Díaz-Canel les correspondió. Su rostro, alegre como niño en cumpleaños, delataba lo que ya se sabe: que ama a esta ciudad y a su gente, a las que considera su casa, su familia, sus vecinos. Su ciudad, esa que —según dice— cada día «es más santa y más clara». Los de aquí lo vieron nacer, crecer, estudiar, enamorarse, fiestear, trabajar, entregarse a ellos. Si no se quiere el barrio y la patria chica, no se puede amar un país.
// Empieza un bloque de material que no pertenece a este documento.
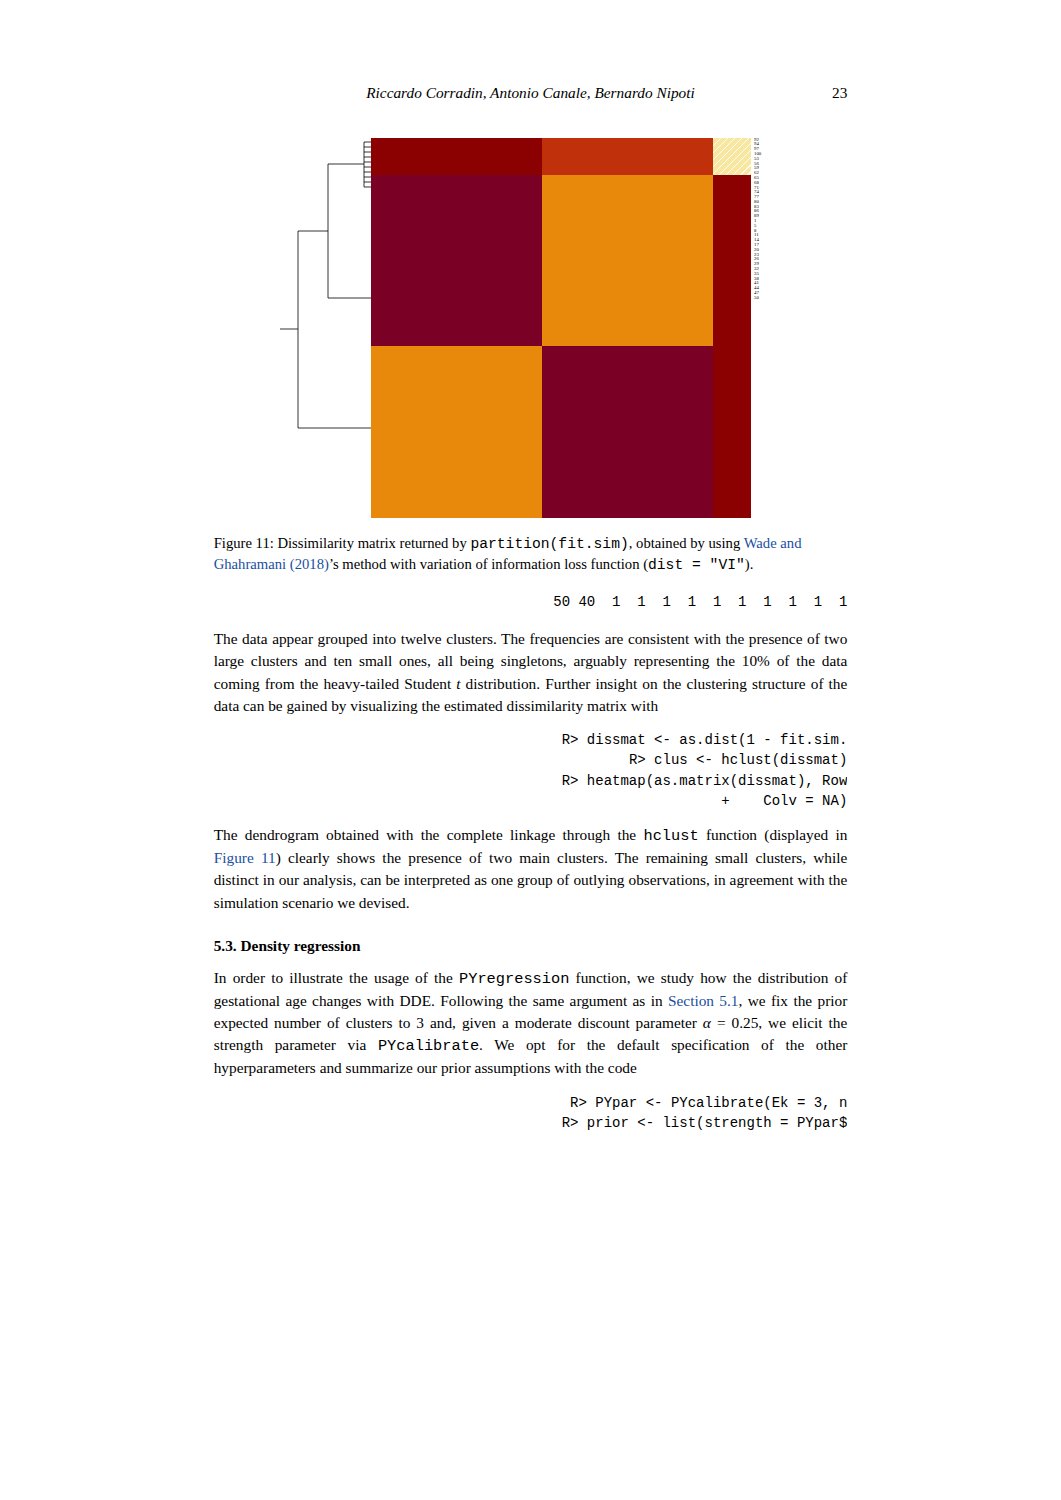Riccardo Corradin, Antonio Canale, Bernardo Nipoti 23
92 94 97 100 53 56 59 62 65 68 71 74 77 80 83 86 89 1 5 8 11 14 17 20 23 26 29 32 35 38 41 44 47 50
Figure 11: Dissimilarity matrix returned by partition(fit.sim), obtained by using Wade and Ghahramani (2018)’s method with variation of information loss function (dist = "VI").
50 40 1 1 1 1 1 1 1 1 1 1
The data appear grouped into twelve clusters. The frequencies are consistent with the presence of two large clusters and ten small ones, all being singletons, arguably representing the 10% of the data coming from the heavy-tailed Student t distribution. Further insight on the clustering structure of the data can be gained by visualizing the estimated dissimilarity matrix with
R> dissmat <- as.dist(1 - fit.sim.
R> clus <- hclust(dissmat)
R> heatmap(as.matrix(dissmat), Row
+    Colv = NA)
The dendrogram obtained with the complete linkage through the hclust function (displayed in Figure 11) clearly shows the presence of two main clusters. The remaining small clusters, while distinct in our analysis, can be interpreted as one group of outlying observations, in agreement with the simulation scenario we devised.
5.3. Density regression
In order to illustrate the usage of the PYregression function, we study how the distribution of gestational age changes with DDE. Following the same argument as in Section 5.1, we fix the prior expected number of clusters to 3 and, given a moderate discount parameter α = 0.25, we elicit the strength parameter via PYcalibrate. We opt for the default specification of the other hyperparameters and summarize our prior assumptions with the code
R> PYpar <- PYcalibrate(Ek = 3, n
R> prior <- list(strength = PYpar$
Y él está dando muestras más que sobradas de ambas pasiones.
Santa Clara fue fundada el 15 de julio de 1689 por 18 familias de la vecina San Juan de los Remedios que llegaron a estos lares tierra adentro buscando resguardo y nuevo camino. Precisamente por el lugar que —cuenta la historia— se ofició la misa fundacional, la colinilla de El Carmen, comenzaron los festejos del pueblo santaclareño junto al mandatario cubano.
Despuntaba la mañana, cuando el mandatario llegó a la explanada de la iglesia de El Carmen, donde monseñor Arturo González Amador, obispo de la diócesis de Santa Clara, bendijo la villa.
El representante eclesiástico dio antes la bienvenida a Díaz-Canel y a su esposa, que lo acompañó en la visita, y a las autoridades locales, encabezadas por los primeros secretarios del Partido en la provincia y el municipio, y los presidentes de las asambleas provincial y municipal del Poder Popular. También participaron Alpidio Alonso Grau, ministro de Cultura, y Luis Morlote Rivas, presidente de la Uneac.
En el parque El Carmen también está ubicado el memorial dedicado al secular acto iniciático de la villa, con sus columnas de mármol en las que están grabados los nombres de las familias fundadoras, que ahora son representadas por los presidentes de los consejos populares de la ciudad.
Como es tradición, los líderes barriales dieron las vueltas rituales correspondientes al joven árbol de tamarindo que recuerda al otro, al añoso de 1689 que dio sombra y brisa a quienes celebraron la misa precursora.